(Assignment) When you return the lines below, go from the first through the line with "Submitted to", keep them exact, and leave out every picture.

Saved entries
════════════════════
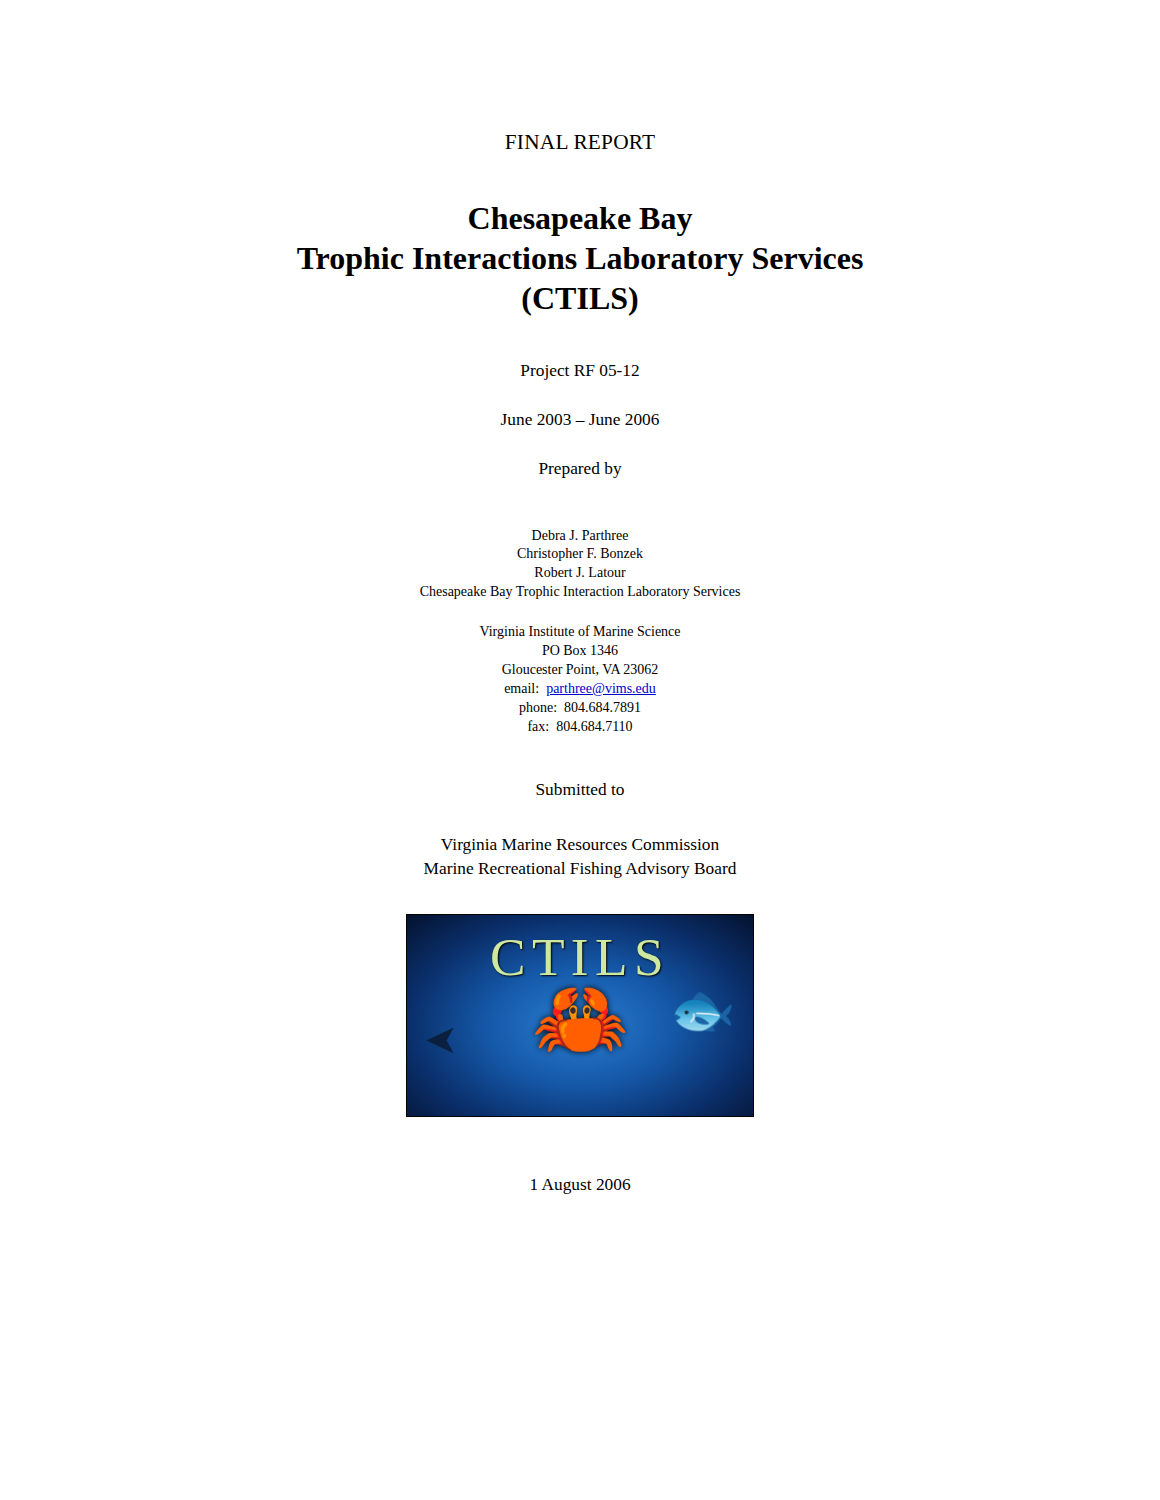FINAL REPORT
Chesapeake Bay
Trophic Interactions Laboratory Services
(CTILS)
Project RF 05-12
June 2003 – June 2006
Prepared by
Debra J. Parthree
Christopher F. Bonzek
Robert J. Latour
Chesapeake Bay Trophic Interaction Laboratory Services
Virginia Institute of Marine Science
PO Box 1346
Gloucester Point, VA 23062
email: parthree@vims.edu
phone: 804.684.7891
fax: 804.684.7110
Submitted to
Virginia Marine Resources Commission
Marine Recreational Fishing Advisory Board
CTILS
➤
🦀
🐟
1 August 2006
════════════════════
(Task response)
FINAL REPORT
Chesapeake Bay
Trophic Interactions Laboratory Services
(CTILS)
Project RF 05-12
June 2003 – June 2006
Prepared by
Debra J. Parthree
Christopher F. Bonzek
Robert J. Latour
Chesapeake Bay Trophic Interaction Laboratory Services
Virginia Institute of Marine Science
PO Box 1346
Gloucester Point, VA 23062
email: parthree@vims.edu
phone: 804.684.7891
fax: 804.684.7110
Submitted to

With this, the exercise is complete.